Q1: The FOA Strategy 2 for HIV prevention requires applicants to reach all secondary schools in priority districts and schools in order to secure improvements in exemplary sexual health education and policy. Will CDC expect applicants to survey all school districts (in addition to a sample of schools) in order to measure such changes in policy?
A1: Applicants need to respond to the requests identified in the FOA. Applicants will decide whether they will survey school districts and, if so, how many.
Q2: What are “science-based policies”?
A2: Science-based policies are policies based on scientific analysis of actual experience, or rigorous modeling which projects that the policy will have a predicted effect.
Q3: Can an organization advocate for a change in sexual education policy using DASH funds?

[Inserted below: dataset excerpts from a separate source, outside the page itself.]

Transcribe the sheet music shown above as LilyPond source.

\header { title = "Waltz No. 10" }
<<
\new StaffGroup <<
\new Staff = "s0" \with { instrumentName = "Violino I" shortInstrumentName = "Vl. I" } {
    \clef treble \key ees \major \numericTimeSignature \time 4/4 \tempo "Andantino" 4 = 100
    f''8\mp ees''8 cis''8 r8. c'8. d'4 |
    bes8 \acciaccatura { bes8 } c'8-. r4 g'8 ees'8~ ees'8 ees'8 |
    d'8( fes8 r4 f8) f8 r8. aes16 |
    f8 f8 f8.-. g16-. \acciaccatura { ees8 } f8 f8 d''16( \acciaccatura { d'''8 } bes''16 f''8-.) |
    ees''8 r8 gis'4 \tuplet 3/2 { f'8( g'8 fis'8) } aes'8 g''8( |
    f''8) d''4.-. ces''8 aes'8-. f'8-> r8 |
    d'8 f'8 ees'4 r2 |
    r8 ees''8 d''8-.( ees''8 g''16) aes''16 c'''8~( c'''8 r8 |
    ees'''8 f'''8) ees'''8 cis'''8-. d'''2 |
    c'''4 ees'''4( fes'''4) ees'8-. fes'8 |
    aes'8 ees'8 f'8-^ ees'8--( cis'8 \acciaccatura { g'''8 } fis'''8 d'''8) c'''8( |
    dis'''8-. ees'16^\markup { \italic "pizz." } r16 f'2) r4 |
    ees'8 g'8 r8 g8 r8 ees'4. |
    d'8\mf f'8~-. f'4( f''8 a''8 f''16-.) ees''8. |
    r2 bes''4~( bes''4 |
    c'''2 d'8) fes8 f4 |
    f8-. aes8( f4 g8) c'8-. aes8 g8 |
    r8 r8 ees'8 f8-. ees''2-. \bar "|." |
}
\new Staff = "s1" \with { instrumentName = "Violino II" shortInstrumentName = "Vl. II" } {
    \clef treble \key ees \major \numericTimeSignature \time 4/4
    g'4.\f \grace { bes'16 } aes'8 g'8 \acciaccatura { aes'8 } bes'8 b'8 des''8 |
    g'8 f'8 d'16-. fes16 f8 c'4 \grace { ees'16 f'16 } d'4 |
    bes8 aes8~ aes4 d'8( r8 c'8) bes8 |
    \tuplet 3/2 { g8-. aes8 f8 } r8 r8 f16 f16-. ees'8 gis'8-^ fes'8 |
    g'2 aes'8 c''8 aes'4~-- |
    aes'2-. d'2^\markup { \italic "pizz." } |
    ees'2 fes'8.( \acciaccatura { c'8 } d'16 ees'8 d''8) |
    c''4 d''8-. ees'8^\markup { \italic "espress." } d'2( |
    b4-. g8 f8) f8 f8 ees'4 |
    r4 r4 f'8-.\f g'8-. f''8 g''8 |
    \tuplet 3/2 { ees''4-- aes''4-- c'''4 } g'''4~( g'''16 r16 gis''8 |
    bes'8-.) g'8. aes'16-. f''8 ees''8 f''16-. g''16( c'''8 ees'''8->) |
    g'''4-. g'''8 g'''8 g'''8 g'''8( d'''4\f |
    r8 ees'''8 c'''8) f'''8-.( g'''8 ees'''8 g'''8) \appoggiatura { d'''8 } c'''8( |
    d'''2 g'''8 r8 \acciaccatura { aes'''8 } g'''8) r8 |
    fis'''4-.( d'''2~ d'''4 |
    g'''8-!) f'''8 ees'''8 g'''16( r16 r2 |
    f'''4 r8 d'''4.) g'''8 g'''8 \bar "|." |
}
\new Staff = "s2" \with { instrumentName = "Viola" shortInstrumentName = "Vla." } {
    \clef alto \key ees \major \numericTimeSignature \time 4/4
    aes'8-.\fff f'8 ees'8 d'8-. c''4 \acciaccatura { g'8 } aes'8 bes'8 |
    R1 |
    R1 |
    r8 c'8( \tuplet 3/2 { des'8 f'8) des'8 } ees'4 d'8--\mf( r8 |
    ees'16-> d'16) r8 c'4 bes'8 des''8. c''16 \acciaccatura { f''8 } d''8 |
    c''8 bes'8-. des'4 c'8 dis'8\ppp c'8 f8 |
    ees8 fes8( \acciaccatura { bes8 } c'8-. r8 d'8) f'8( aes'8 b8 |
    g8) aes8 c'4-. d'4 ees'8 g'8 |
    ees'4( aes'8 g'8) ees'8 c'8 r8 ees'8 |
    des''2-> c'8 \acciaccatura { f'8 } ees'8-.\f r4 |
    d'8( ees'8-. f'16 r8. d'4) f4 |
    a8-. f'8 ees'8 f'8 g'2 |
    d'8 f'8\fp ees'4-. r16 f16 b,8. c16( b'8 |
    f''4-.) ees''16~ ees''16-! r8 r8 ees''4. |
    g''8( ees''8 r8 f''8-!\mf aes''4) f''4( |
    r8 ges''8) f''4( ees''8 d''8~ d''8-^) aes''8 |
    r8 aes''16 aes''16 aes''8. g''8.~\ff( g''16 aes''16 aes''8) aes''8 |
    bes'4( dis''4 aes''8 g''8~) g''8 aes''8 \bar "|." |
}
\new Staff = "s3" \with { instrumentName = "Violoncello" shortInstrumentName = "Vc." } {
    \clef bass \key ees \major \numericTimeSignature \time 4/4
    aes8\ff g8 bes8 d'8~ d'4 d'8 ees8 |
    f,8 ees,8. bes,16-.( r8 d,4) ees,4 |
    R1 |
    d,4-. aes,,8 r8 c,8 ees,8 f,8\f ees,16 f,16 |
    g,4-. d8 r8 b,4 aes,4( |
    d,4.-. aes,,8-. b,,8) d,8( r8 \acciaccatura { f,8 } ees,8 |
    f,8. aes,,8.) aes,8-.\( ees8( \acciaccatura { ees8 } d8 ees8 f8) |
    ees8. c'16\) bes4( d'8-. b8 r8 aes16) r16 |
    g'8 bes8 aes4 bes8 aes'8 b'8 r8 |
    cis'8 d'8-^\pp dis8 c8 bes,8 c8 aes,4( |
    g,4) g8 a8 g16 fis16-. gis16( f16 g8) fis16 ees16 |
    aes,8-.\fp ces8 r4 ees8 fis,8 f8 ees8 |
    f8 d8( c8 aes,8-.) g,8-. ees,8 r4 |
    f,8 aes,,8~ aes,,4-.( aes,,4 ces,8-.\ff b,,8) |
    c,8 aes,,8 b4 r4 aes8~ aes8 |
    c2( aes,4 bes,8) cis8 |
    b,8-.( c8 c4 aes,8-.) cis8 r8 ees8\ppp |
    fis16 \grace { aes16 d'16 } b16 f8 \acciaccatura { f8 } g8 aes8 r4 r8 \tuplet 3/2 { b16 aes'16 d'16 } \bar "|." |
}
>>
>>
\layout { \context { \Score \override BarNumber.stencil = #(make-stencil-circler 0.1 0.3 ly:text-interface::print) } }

A3: No. In fiscal year (FY) 2012, Congress expanded anti-lobbying restrictions for grantees that receive funding from the Federal Government (http://www.cdc.gov/od/pgo/funding/grants/Anti-Lobbying_Restrictions_for_CDC_Grantees_July_2012.pdf [pdf 508K]). Therefore, DASH grantees cannot use federal funding to advocate or lobby ANY Federal, state, or local government authority (including state and local boards of education) to pass or change specific policies or legislation. Individuals that receive CDC funding to cover their salaries should not engage in advocacy activities.
Q4: Policy, Approach D in Strategy 3, is not listed as one of the areas in which NGOs can provide capacity building assistance (CBA). Is this correct?
A4: Yes, this is correct. Policy is incorporated within each approach, but is not a stand-alone approach for which NGOs should provide focused CBA.